→ Short exercise:
Please write out the records below again with "common name" renamed to "vernacular name" everywhere it occurs, changing nothing else.

→ Records for this exercise:
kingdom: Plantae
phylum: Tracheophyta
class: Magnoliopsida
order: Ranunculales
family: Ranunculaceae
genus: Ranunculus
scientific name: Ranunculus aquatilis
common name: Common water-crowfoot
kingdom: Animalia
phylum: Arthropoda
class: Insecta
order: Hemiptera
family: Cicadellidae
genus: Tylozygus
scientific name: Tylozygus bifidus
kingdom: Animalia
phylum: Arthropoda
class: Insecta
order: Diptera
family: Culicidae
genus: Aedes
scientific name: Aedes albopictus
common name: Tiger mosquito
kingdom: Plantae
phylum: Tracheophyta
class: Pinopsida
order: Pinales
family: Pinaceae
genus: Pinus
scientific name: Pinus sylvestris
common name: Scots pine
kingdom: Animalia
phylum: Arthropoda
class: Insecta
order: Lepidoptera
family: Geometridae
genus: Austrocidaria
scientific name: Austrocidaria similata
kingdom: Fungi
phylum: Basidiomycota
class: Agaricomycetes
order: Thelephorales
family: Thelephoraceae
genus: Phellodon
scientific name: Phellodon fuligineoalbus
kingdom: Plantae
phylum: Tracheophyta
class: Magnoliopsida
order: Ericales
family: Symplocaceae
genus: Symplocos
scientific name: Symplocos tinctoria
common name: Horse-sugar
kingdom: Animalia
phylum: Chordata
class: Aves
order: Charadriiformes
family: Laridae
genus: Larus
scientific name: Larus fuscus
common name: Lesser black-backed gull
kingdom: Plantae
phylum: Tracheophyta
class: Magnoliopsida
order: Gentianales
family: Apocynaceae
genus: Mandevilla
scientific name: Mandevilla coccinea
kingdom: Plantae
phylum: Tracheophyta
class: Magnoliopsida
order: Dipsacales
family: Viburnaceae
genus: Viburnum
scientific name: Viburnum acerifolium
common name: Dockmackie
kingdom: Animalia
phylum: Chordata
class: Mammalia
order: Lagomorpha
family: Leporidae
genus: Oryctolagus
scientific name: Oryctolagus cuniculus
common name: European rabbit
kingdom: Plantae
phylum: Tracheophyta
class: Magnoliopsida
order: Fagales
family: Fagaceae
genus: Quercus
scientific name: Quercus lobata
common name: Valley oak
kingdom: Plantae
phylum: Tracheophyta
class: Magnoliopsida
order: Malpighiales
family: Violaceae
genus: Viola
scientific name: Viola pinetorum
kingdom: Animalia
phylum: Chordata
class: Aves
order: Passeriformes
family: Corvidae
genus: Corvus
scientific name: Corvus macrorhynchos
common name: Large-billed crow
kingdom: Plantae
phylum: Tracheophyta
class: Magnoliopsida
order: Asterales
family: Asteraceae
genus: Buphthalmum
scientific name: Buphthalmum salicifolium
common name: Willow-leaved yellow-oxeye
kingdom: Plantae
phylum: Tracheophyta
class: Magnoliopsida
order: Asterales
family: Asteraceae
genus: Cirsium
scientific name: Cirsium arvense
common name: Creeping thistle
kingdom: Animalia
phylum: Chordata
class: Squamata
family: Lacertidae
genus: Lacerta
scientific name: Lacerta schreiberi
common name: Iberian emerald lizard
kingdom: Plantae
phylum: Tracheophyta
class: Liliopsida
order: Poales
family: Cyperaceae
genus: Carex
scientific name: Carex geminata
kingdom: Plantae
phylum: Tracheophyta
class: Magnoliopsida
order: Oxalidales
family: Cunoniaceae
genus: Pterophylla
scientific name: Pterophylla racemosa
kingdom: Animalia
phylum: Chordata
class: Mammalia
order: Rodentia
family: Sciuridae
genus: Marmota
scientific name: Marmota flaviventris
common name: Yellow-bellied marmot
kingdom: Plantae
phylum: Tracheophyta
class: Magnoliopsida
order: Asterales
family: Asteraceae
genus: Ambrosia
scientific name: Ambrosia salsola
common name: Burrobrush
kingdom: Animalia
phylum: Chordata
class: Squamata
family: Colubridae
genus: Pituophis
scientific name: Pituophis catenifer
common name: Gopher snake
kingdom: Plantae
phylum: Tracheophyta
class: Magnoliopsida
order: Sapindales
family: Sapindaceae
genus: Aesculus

→ Answer for this exercise:
kingdom: Plantae
phylum: Tracheophyta
class: Magnoliopsida
order: Ranunculales
family: Ranunculaceae
genus: Ranunculus
scientific name: Ranunculus aquatilis
vernacular name: Common water-crowfoot
kingdom: Animalia
phylum: Arthropoda
class: Insecta
order: Hemiptera
family: Cicadellidae
genus: Tylozygus
scientific name: Tylozygus bifidus
kingdom: Animalia
phylum: Arthropoda
class: Insecta
order: Diptera
family: Culicidae
genus: Aedes
scientific name: Aedes albopictus
vernacular name: Tiger mosquito
kingdom: Plantae
phylum: Tracheophyta
class: Pinopsida
order: Pinales
family: Pinaceae
genus: Pinus
scientific name: Pinus sylvestris
vernacular name: Scots pine
kingdom: Animalia
phylum: Arthropoda
class: Insecta
order: Lepidoptera
family: Geometridae
genus: Austrocidaria
scientific name: Austrocidaria similata
kingdom: Fungi
phylum: Basidiomycota
class: Agaricomycetes
order: Thelephorales
family: Thelephoraceae
genus: Phellodon
scientific name: Phellodon fuligineoalbus
kingdom: Plantae
phylum: Tracheophyta
class: Magnoliopsida
order: Ericales
family: Symplocaceae
genus: Symplocos
scientific name: Symplocos tinctoria
vernacular name: Horse-sugar
kingdom: Animalia
phylum: Chordata
class: Aves
order: Charadriiformes
family: Laridae
genus: Larus
scientific name: Larus fuscus
vernacular name: Lesser black-backed gull
kingdom: Plantae
phylum: Tracheophyta
class: Magnoliopsida
order: Gentianales
family: Apocynaceae
genus: Mandevilla
scientific name: Mandevilla coccinea
kingdom: Plantae
phylum: Tracheophyta
class: Magnoliopsida
order: Dipsacales
family: Viburnaceae
genus: Viburnum
scientific name: Viburnum acerifolium
vernacular name: Dockmackie
kingdom: Animalia
phylum: Chordata
class: Mammalia
order: Lagomorpha
family: Leporidae
genus: Oryctolagus
scientific name: Oryctolagus cuniculus
vernacular name: European rabbit
kingdom: Plantae
phylum: Tracheophyta
class: Magnoliopsida
order: Fagales
family: Fagaceae
genus: Quercus
scientific name: Quercus lobata
vernacular name: Valley oak
kingdom: Plantae
phylum: Tracheophyta
class: Magnoliopsida
order: Malpighiales
family: Violaceae
genus: Viola
scientific name: Viola pinetorum
kingdom: Animalia
phylum: Chordata
class: Aves
order: Passeriformes
family: Corvidae
genus: Corvus
scientific name: Corvus macrorhynchos
vernacular name: Large-billed crow
kingdom: Plantae
phylum: Tracheophyta
class: Magnoliopsida
order: Asterales
family: Asteraceae
genus: Buphthalmum
scientific name: Buphthalmum salicifolium
vernacular name: Willow-leaved yellow-oxeye
kingdom: Plantae
phylum: Tracheophyta
class: Magnoliopsida
order: Asterales
family: Asteraceae
genus: Cirsium
scientific name: Cirsium arvense
vernacular name: Creeping thistle
kingdom: Animalia
phylum: Chordata
class: Squamata
family: Lacertidae
genus: Lacerta
scientific name: Lacerta schreiberi
vernacular name: Iberian emerald lizard
kingdom: Plantae
phylum: Tracheophyta
class: Liliopsida
order: Poales
family: Cyperaceae
genus: Carex
scientific name: Carex geminata
kingdom: Plantae
phylum: Tracheophyta
class: Magnoliopsida
order: Oxalidales
family: Cunoniaceae
genus: Pterophylla
scientific name: Pterophylla racemosa
kingdom: Animalia
phylum: Chordata
class: Mammalia
order: Rodentia
family: Sciuridae
genus: Marmota
scientific name: Marmota flaviventris
vernacular name: Yellow-bellied marmot
kingdom: Plantae
phylum: Tracheophyta
class: Magnoliopsida
order: Asterales
family: Asteraceae
genus: Ambrosia
scientific name: Ambrosia salsola
vernacular name: Burrobrush
kingdom: Animalia
phylum: Chordata
class: Squamata
family: Colubridae
genus: Pituophis
scientific name: Pituophis catenifer
vernacular name: Gopher snake
kingdom: Plantae
phylum: Tracheophyta
class: Magnoliopsida
order: Sapindales
family: Sapindaceae
genus: Aesculus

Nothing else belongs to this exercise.